Copy the journal entry from "Journal Entry- 26th" through "me from it.", putting "computer" wherever "laptop" appears.

§ **SOURCE TEXT**:
__________
Journal Entry- 26th May 2021

Sidra. Amin.
3 min readMay 26, 2021

It is 2.30 pm on a work day. I have over tens tabs opened on my laptop, four for Gantt charts, four for reports, a WhatsApp window, and a tab with an article on how do you prepare yourself for grief, before it comes to hit you. It is funny, all of this. I am preparing for a life that does not exist in this moment. I am preparing for a heartbreak that might never come, or might hit me before I imagine it to hit me. I know all my guards, all my timelines, all my strengths will fail me. It is this voice in my head that keeps telling me every second of my life that there is going to be an end to the start of something beautiful in my life. I know it is coming, and I know nothing will save me from it.

If you ask someone to not break your heart, does it change anything? Do they make an effort to not break your heart? I remember asking God to not break mine for the longest time, and yet he did. Be it losing a boy, a girl friend I cherished, or my dog Sandy. They say time heals everything, but it does not. In fact, time takes you into a spiral of living things over and over again. You take therapy, you talk to friends, you build a support system like you would build a Lego house, but all of it comes falling down with one trigger. I have rebelled, rioted, burnt everything down, and sometimes I find myself feeling hands all over me that I thought I had forgotten all about. Time does not heal you, and even healed scars still haunt you.
__________
§ **RECORDS**:
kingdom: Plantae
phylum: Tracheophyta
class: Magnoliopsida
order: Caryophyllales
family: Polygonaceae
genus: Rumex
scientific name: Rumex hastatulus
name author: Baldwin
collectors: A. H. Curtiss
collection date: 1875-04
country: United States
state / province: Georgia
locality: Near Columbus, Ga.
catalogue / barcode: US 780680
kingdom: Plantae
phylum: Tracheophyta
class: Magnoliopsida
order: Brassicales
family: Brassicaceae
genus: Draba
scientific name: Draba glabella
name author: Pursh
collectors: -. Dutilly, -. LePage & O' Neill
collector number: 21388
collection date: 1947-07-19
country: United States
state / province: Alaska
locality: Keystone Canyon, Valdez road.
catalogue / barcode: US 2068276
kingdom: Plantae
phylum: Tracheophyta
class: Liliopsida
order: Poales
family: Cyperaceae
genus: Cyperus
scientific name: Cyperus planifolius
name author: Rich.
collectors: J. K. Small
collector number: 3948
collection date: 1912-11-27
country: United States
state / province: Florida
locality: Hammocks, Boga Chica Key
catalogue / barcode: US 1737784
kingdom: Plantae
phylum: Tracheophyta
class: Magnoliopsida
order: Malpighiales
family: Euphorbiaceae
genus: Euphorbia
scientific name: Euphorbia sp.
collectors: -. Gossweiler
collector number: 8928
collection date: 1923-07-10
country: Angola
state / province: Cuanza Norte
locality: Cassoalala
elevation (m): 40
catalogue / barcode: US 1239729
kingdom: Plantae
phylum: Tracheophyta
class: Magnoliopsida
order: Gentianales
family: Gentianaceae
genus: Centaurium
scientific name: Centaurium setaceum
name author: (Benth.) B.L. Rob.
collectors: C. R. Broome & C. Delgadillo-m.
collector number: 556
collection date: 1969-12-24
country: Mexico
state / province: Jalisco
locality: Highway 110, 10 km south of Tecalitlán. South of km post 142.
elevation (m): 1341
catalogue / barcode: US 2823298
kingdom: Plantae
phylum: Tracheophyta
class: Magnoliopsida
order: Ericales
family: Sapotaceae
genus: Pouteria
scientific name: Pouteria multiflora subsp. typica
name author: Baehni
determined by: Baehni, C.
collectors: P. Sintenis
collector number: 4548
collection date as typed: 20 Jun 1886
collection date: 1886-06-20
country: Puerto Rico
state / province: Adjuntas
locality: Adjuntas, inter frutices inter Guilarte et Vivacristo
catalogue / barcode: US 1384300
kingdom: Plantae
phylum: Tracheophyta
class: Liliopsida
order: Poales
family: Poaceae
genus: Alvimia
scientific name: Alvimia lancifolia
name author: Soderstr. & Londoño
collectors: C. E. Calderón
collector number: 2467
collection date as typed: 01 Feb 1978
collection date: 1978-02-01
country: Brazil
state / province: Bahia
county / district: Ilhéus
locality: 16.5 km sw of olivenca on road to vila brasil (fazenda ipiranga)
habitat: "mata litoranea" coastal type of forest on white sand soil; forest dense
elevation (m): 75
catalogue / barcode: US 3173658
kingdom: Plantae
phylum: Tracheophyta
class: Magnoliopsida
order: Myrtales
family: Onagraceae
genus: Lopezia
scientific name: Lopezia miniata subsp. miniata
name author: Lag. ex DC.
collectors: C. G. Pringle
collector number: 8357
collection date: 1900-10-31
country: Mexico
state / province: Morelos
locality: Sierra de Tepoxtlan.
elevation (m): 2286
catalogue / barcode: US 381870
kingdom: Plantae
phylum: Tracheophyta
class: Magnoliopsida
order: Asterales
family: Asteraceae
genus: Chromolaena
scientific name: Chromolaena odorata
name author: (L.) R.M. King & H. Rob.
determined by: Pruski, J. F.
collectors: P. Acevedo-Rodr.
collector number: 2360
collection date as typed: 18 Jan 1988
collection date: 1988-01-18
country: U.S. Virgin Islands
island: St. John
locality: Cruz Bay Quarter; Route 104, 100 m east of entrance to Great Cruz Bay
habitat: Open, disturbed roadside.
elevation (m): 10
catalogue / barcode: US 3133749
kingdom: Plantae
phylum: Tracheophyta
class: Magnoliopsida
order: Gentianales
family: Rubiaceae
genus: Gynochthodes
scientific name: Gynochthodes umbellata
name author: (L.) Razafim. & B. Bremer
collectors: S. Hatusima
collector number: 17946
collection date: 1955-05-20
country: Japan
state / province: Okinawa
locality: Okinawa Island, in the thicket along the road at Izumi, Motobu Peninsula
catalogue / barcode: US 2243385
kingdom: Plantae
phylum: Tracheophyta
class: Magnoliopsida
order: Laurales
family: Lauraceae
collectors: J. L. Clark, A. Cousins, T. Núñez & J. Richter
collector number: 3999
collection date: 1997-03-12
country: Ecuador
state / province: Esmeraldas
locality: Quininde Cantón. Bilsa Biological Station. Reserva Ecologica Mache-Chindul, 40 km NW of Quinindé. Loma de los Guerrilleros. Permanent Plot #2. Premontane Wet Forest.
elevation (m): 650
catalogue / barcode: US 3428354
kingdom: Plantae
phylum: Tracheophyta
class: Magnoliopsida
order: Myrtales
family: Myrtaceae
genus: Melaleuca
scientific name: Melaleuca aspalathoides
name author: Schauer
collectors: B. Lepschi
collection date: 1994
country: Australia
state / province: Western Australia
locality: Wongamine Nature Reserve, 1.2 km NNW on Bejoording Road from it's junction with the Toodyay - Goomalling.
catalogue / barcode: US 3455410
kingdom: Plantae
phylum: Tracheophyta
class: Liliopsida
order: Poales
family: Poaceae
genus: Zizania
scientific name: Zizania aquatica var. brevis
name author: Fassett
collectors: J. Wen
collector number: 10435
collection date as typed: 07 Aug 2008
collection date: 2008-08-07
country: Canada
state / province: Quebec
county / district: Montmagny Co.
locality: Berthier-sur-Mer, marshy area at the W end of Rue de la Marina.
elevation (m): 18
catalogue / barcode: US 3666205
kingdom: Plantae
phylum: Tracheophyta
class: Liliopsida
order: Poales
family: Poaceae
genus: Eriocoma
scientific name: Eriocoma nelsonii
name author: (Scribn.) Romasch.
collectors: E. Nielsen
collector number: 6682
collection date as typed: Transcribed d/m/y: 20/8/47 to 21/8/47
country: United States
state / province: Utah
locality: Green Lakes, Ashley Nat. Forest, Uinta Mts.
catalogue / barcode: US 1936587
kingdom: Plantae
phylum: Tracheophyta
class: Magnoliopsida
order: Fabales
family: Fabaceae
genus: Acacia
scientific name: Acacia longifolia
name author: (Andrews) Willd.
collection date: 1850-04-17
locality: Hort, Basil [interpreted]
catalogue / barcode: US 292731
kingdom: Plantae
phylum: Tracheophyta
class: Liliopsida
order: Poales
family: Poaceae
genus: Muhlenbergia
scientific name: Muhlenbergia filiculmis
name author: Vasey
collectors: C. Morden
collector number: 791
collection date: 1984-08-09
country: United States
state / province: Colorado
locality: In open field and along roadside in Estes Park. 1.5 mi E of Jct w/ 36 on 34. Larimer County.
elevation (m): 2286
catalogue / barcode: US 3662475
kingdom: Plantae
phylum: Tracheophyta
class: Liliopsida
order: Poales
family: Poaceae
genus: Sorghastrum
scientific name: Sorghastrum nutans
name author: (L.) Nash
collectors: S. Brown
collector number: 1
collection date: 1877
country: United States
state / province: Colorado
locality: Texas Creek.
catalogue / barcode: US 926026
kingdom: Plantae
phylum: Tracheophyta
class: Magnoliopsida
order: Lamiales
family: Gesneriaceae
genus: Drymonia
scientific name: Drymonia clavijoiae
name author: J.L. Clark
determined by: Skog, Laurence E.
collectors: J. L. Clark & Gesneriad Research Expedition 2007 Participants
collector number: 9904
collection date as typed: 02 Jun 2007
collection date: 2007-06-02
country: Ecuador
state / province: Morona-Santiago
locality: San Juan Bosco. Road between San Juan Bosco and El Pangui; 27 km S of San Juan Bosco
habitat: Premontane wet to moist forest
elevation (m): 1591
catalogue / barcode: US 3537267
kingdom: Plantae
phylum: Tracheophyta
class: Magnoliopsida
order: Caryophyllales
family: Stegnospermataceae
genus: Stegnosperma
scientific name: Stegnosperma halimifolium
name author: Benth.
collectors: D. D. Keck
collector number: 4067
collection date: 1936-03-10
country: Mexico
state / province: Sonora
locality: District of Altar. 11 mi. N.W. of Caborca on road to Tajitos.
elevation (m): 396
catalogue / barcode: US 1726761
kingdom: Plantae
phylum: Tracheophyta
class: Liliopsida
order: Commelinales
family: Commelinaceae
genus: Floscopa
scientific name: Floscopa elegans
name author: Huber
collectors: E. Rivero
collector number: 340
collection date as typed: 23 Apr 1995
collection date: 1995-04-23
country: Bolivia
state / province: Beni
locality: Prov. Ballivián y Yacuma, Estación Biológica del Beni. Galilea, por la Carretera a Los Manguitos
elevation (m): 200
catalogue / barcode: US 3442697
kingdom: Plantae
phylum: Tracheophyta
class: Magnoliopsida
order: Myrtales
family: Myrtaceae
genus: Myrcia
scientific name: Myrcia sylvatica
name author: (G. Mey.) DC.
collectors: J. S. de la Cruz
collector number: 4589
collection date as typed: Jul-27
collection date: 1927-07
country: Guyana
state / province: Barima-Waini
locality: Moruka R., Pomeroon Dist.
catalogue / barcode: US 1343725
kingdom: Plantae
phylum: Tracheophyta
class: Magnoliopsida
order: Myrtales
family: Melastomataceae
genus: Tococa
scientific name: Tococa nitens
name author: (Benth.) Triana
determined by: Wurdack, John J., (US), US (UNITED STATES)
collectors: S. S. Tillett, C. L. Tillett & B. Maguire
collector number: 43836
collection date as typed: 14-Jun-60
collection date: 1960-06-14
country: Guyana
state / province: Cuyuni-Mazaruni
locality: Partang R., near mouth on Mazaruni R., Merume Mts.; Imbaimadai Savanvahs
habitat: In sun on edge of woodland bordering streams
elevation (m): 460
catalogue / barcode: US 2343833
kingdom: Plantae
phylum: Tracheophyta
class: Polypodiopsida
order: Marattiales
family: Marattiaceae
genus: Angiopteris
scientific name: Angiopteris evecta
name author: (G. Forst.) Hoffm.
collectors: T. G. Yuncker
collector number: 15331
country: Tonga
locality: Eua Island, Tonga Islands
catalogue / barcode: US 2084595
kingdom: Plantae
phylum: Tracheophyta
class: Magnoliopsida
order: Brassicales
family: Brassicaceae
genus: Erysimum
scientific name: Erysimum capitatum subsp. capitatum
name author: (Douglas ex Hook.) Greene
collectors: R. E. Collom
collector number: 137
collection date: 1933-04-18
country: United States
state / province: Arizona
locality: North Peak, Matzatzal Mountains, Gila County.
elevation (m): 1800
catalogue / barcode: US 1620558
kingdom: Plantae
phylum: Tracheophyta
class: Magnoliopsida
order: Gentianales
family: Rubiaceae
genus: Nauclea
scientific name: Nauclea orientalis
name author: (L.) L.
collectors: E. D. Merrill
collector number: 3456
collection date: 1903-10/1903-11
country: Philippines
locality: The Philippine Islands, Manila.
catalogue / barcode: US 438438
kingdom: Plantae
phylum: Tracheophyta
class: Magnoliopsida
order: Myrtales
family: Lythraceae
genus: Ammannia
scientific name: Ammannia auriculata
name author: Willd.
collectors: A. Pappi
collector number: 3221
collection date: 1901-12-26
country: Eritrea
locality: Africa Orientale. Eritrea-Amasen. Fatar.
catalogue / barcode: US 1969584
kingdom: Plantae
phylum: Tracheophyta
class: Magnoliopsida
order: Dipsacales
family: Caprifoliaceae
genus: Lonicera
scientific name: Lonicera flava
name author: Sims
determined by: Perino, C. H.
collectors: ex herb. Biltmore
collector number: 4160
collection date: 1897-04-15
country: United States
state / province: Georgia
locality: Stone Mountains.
__________
§ **TASK ANSWER**:
Journal Entry- 26th May 2021

Sidra. Amin.
3 min readMay 26, 2021

It is 2.30 pm on a work day. I have over tens tabs opened on my computer, four for Gantt charts, four for reports, a WhatsApp window, and a tab with an article on how do you prepare yourself for grief, before it comes to hit you. It is funny, all of this. I am preparing for a life that does not exist in this moment. I am preparing for a heartbreak that might never come, or might hit me before I imagine it to hit me. I know all my guards, all my timelines, all my strengths will fail me. It is this voice in my head that keeps telling me every second of my life that there is going to be an end to the start of something beautiful in my life. I know it is coming, and I know nothing will save me from it.